Torsion elements in integer-modules

Question

In a worryingly short amount of time I've managed to forget almost everything I knew about modules, groups, rings e.t.c. I'm using the definition that an element $m$ of a module $M$ over an integral domain $R$ is torsion if

$\text{Ann}(m)\neq\{0\}$ where the annihilator is defined by $\text{Ann}(m)=\{r\in R|rm=0\}$

So an element is torsion if a ring element other than zero kills it. I'm trying to show that in a $\mathbf{Z}$ module, the torsion elements are precisely those which have finite order. So suppose $rm=0$ where $r\in \mathbf{Z}$. I'm not really sure what to do from here. Can we cancel the $r$? Is this because $\mathbf{Z}$ is an integral domain? Then that would give that the order of $m$ is 1, which is finite. Conversely, if $m$ has finite order, then $m^n=0$ for some $n\in \mathbf{N}$. From here I need to find an integer $r$ such that $rm$=0. I'm a bit stumped to be honest.

I'm not even at all happy with the forwards direction, I get that the cancellation law holds in integral domains, but that cancellation is between the elements of the integral domain, i.e. just because we can cancel $r$ in the expression $rx=ry$ where $r,x,y\in \mathbf{Z}$, why should we be able to cancel $r$ in $rm=0$, where $m\in M$, some module.

I know that $\mathbf{Z}$-modules are just abelian groups, so I feel like I should have proved the property $nx=0 \implies x=0$ for $n\in N$, $x\in G$ for abelian groups $G$ in the past at some point (having studied groups before). That's if it is true, I'm actually not convinced it is, because if it were then there would be no such thing as a torsion element, as if an element were torsion, then it would have to be zero.

Thanks for any help.

Answer 1

I would use additive notation rather than multiplicative notation for the abelian group operation, just to make things clearer. In particular let's denote the identity element of the group by $0$ and the inverse of an element $a$ by $-a$ (so $a + (-a) = 0$).
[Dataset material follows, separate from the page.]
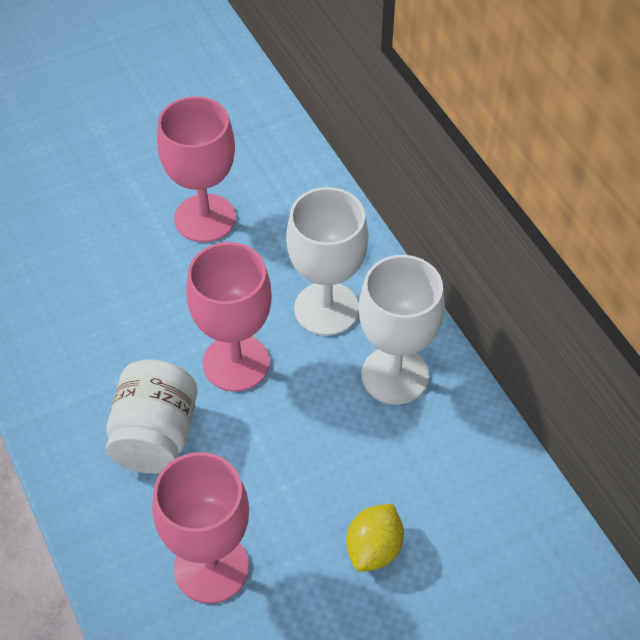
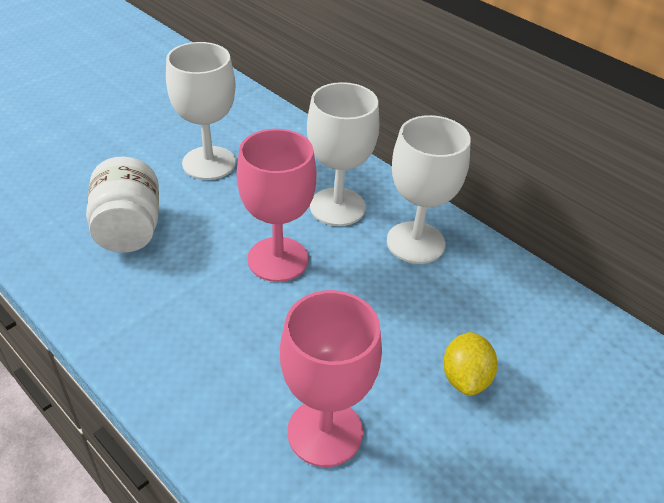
camera: 20 degrees left, 10 degrees down
(155, 436) = (226, 331): white jar -> white jar (129, 229)
(205, 218) = (209, 163): pink goblet -> white goblet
In the identification of the $\mathbb{Z}$-module structure with the abelian group structure, $rm$ (where $r \in \mathbb{N}$ and $m \in M$) really means $m + \dots + m$ ($r$ times) (if one is using multiplicative notation for the group operation, this would be $m^r$). $(-r)m$ really means $(-m) + \dots (-m)$ ($r$ times), or, equivalently, $-(m + \dots + m)$.

So an element being torsion by your definition means precisely that a finite sum $m + \dots + m = 0$, i.e., that $m$ has finite order.

Once you understand the correspondence between the $\mathbb{Z}$-module and abelian group structures, there's really nothing to prove here.

Edit: your wariness of "cancelling" the $n$ is completely correct! As you said, if it were true that $nx = 0$ always implies $x=0$, then there would be no such thing as torsion elements.

Answer 2

You are mostly there. Let $x\in M$ be a torsion element, then there exists $r\in \mathbb{Z}-\{0\}$ such that $r\cdot x=0$. Parsing this (and noting that there is no loss of generality assuming that $r>0$ since $-r\cdot x=0$ if and only if $r\cdot x=0$) we see that this says $$\underbrace{x+\ldots+x}_{r\ \text{times}}=0.$$ That is, $x$ has finite order (since the group operation in question is addition).

Conversely, if $x\in M$ has finite additive order, then there exists $r>0$ such that $$\underbrace{x+\ldots+x}_{r\ \text{times}}=0.$$ That is, $r\cdot x=0$ and hence, $x$ is torsion.